Generation Z is rejecting the "996" work rhythm. "996" refers to shifts that last from 9am to 9pm, six days a week. "996" is the expectation of Chinese tech giants.

Jennifer Feng, chief human resources officer at 51job.com, maintains that "many workers born in the 1970s and 1980s follow the traditional spirit of enduring hardship and working with grit, those born in the 1990s had a very different philosophy. Generation Z placed a high priority on their own interests and other personal benefits."

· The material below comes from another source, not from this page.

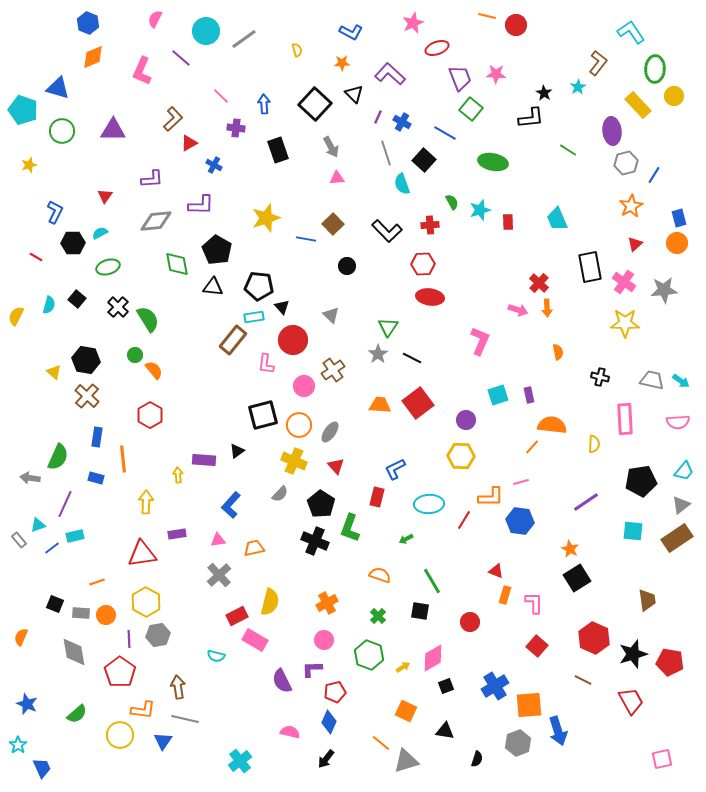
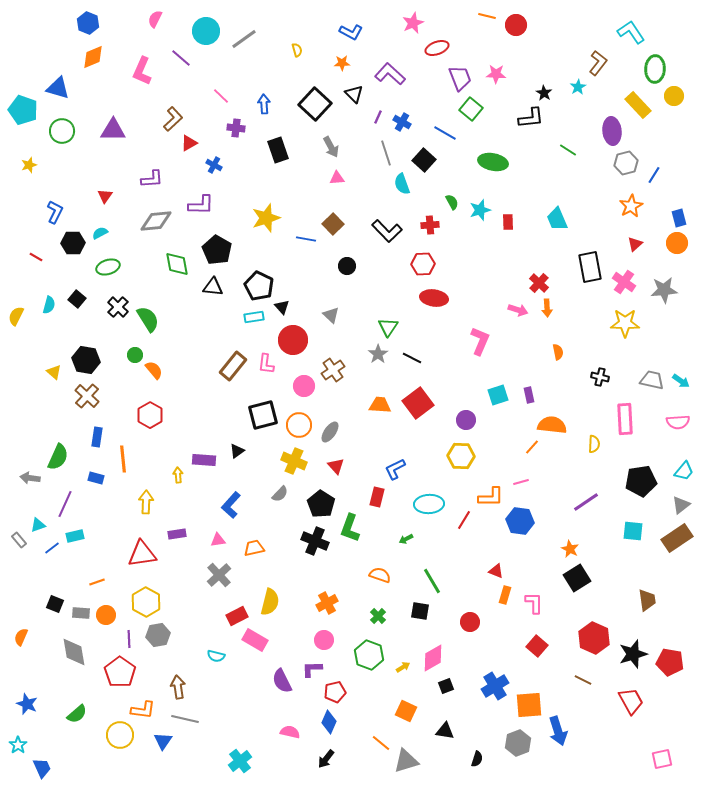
black pentagon at (259, 286): rotated 20 degrees clockwise
red ellipse at (430, 297): moved 4 px right, 1 px down
brown rectangle at (233, 340): moved 26 px down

A survey by another job website, zhaopin.com, in November showed a sense of achievement was the main motivation for young people. The survey found, a sense of achievement was followed by money earned, how interesting the work is, and how new they are to the job. The survey canvassed 3,773 people born after 1990.

Pushback

Employers are pushing back. Some companies have sacked people for poor performance. Allen He, a senior manager at an international financial company in Shanghai, said his employer sacked those who were not performing.

“We have new employees every year, some being outstanding but some ‘touching fish’,” he told the South China Morning Post. “Most of us are busy at work. Those lazy staff will find a bigger and bigger gap between them and their peers. In the end, they will be eliminated.”

An employer in Guangdong, China, fined employees US$3 for taking more than one toilet break per shift. But the Dongguan Municipal Human Resources and Social Security Bureau has begun to investigate that practice, with an eye on fining the employer.